What are Applied Games?

Applied games describe a broad category of computerized games that serve a targeted purpose beyond sheer entertainment. They are designed to educate, inspire and change behaviours. For this reason, applied games are a popular strategy often used by employers, especially in large industry sectors such as healthcare, education and information technology.

Companies around the globe rely on applied games to engage employees when introducing new information or reinforcing long-standing company policies. Using a familiar gaming format, employees may be asked to solve a series of problems that ultimately leads to a solution. At the end, there may be a digital reward, like stars for each question answered correctly and encouraging messages like “You did it, Mark!”

Applied games have broad appeal and can be used in a variety of applications. One advantage of applied games is that the information presented is original and developed specifically to address individual company policies and procedures. Employees are typically provided access through a link in an email or employee portal.

Applied games are not purchased off the shelf in a store – they are developed in collaboration between an applied game developer and company leaders to address a certain topic. To see how the applied gaming development process works from the beginning to end, click here.

Let’s say, for example, a business wants to remind employees about the need to protect sensitive workplace information. An applied game will walk them through the steps, starting with why it is crucial to protect sensitive information and describing how this information can be accessed in a variety of ways, whether it’s stored on a laptop, in a desk drawer or even placed in the trash. The user might then be presented with different scenarios and asked to select the best action that should be taken in that specific instance.

These scenarios seem very real, like they could belong to your co-worker just down the hall. There is nothing cartoonish about applied games.

 

If employees choose the wrong answer, they are gently reminded why that wasn’t the best choice. If they are correct, they receive positive reinforcement.

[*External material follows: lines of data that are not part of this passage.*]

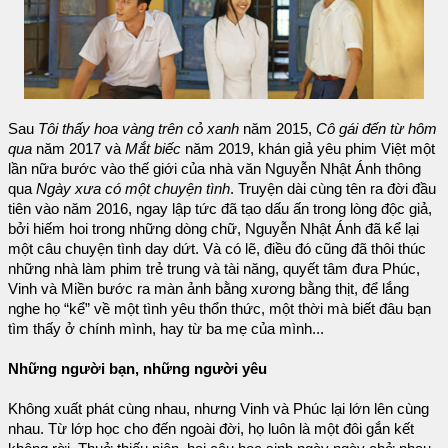
Sau
Tôi thấy hoa vàng trên cỏ xanh
năm 2015,
Cô gái đến từ hôm
qua
năm 2017 và
Mắt biếc
năm 2019, khán giả yêu phim Việt một
lần nữa bước vào thế giới của nhà văn Nguyễn Nhật Ánh thông
qua
Ngày xưa có một chuyện tình
. Truyện dài cùng tên ra đời đầu
tiên vào năm 2016, ngay lập tức đã tạo dấu ấn trong lòng độc giả,
bởi hiếm hoi trong những dòng chữ, Nguyễn Nhật Ánh đã kể lại
một câu chuyện tình day dứt. Và có lẽ, điều đó cũng đã thôi thúc
những nhà làm phim trẻ trung và tài năng, quyết tâm đưa Phúc,
Vinh và Miền bước ra màn ảnh bằng xương bằng thịt, để lắng
nghe họ “kể” về một tình yêu thổn thức, một thời mà biết đâu bạn
tìm thấy ở chính mình, hay từ ba mẹ của mình...
Những người bạn, những người yêu
Không xuất phát cùng nhau, nhưng Vinh và Phúc lại lớn lên cùng
nhau. Từ lớp học cho đến ngoài đời, họ luôn là một đôi gắn kết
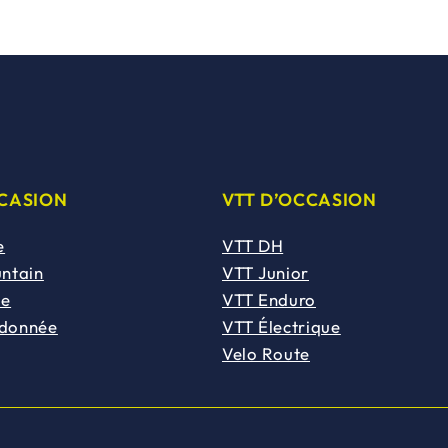
i
:
t
2
5
:
0
8
,
9
0
CCASION
VTT D’OCCASION
9
0
,
€
e
VTT DH
0
.
untain
VTT Junior
0
de
VTT Enduro
€
ndonnée
VTT Électrique
.
Velo Route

Applied games can also let workers practice their skills in real time. Our game Underground is a good example of this. In the game, a little girl named Sari has a robot friend called Sw4nk, who is sent to the depths of the underground mines after Sari’s father becomes dissatisfied with him. Undeterred, Sari travels underground and tries to free him. Sari and Sw4nk run into problems in the caves, and only surgeon trainees can help them.

What this applied game ultimately achieves is giving surgeon trainees time to get in their required amount of practice, which they previously weren’t doing when they only had access to expensive simulators in the workplace. Previously purchased expensive simulators proved to ineffective, because the trainees found them to be boring which made it harder for them to take the time and practice.

 

What’s the appeal of applied games?

Applied games make learning fun – and they produce measurable results.

Instead of sitting in a meeting listening to the boss read off a list of procedures, joining an e-learning class or reading a company memo, employees can log on to an applied game and work their way through a series of challenges. Applied game sequences typically only take 10-15 minutes, making effective use of company time.

Because employees log on, their responses can be recorded and employers can see quickly at a glance who has completed the game sequence and who has yet to do so.

If there is ever any doubt that employee behaviours can’t change, just look at the results from Wii Sports, a game that reached the height of its popularity a few years ago. Wii Sports was designed to get people off the couch and moving in the right direction in a fun, interactive way by requiring players to move along with it. This game ushered in a new era of applied games.

 

What make applied games so effective?

According to the Entertainment Software Association, 65 percent of American adults play video games, mainly on their smartphone. These are good numbers for company leaders, who already know that their employees enjoy playing games.

When an applied game is properly designed, employees want to participate. They are curious and attentive as they make their way through the different scenarios. They read through all the answers and pick up knowledge along the way. If they enjoyed it, they will discuss their experience and results with co-workers, multiplying the level of engagement.

An applied game isn’t simply a refreshing break and something different to do in the middle of the workday. It is a powerful tool that presents important information in a way that employees will remember it. It optimizes productivity and increases compliance by identifying employees who still need to take the training.

Employees love applied games, because they’re fun and interesting. Entertainment Software Association statistics also show that 79 percent of gamers believe that games provide mental stimulation. Another 78 percent believe games offer relaxation and stress relief. As with most games, playing boosts the level of dopamine in the brain. That’s the “feel-good” chemical that is released with physical activity.

It all starts with a question

“Will this work for me?”

Most company leaders have some sort of challenge they have tried to work out with their employees before. Whether they want to encourage employees to join a walking group at lunchtime or need to reiterate to them how important it is to build a strong password and change it often, a creative concept for an applied game can be developed for the unique needs of the company.

Game developers work as a team with the client, building a prototype, testing it out and then going into final production before the launch and distribution phase.